[Records from a data collection]
☆ ☆ ☆ ☆
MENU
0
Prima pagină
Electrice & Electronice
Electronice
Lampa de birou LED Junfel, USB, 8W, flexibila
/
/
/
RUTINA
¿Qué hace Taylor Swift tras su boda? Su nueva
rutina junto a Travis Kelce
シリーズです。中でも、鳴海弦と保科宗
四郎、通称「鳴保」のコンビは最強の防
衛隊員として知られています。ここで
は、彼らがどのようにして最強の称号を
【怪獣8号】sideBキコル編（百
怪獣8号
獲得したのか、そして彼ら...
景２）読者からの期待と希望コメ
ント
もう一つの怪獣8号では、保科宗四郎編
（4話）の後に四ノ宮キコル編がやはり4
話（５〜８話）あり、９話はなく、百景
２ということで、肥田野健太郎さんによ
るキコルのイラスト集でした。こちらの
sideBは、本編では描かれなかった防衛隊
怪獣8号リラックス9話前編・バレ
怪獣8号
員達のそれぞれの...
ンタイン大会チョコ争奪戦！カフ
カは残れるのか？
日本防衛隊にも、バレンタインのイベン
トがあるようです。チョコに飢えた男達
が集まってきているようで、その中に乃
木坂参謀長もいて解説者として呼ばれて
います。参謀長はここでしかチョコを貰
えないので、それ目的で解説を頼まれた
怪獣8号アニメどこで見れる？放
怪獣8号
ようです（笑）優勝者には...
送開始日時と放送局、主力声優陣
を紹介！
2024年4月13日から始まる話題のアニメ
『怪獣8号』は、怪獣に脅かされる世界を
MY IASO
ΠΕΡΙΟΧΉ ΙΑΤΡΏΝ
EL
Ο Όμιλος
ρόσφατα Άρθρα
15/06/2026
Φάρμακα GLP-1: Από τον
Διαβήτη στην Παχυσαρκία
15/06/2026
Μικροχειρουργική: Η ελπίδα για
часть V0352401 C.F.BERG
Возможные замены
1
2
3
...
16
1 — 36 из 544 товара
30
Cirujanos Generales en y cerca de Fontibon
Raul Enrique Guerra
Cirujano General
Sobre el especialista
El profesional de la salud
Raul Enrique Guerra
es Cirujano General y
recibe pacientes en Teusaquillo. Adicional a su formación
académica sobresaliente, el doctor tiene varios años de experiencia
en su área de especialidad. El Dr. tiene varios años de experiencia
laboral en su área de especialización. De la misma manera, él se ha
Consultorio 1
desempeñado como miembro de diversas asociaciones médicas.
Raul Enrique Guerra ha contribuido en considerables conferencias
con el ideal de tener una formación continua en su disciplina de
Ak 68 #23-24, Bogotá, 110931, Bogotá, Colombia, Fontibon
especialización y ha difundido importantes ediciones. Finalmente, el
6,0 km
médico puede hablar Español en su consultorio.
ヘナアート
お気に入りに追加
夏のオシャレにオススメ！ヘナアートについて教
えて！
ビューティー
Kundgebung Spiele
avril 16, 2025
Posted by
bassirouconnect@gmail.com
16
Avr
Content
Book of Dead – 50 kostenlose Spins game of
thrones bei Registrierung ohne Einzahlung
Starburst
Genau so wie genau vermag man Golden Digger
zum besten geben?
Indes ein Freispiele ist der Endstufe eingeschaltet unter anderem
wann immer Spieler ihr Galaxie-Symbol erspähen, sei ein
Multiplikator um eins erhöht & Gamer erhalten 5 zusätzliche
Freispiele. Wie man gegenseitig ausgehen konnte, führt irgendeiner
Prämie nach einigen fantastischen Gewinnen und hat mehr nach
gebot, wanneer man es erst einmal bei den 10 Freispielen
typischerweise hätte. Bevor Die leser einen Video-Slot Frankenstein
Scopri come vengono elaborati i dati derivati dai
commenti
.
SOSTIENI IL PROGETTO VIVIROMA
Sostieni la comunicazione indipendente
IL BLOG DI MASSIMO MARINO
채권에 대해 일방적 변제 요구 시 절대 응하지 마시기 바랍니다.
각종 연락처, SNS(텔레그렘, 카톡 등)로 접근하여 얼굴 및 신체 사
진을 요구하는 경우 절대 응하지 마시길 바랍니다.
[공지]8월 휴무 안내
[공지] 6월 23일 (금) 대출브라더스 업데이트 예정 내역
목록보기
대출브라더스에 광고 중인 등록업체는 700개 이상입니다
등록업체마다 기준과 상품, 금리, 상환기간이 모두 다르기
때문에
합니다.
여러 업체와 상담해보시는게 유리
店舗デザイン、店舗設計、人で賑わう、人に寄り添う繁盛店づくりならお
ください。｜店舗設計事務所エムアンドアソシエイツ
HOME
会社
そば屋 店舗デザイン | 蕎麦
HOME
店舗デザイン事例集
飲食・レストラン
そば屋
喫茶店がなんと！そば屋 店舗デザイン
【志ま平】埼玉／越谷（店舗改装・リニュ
☆ ☆ ☆ ☆
§ **Directive**:
Scan the records for the string "años". Copy each line in which it appears.

§ **Result for this task**:
académica sobresaliente, el doctor tiene varios años de experiencia
en su área de especialidad. El Dr. tiene varios años de experiencia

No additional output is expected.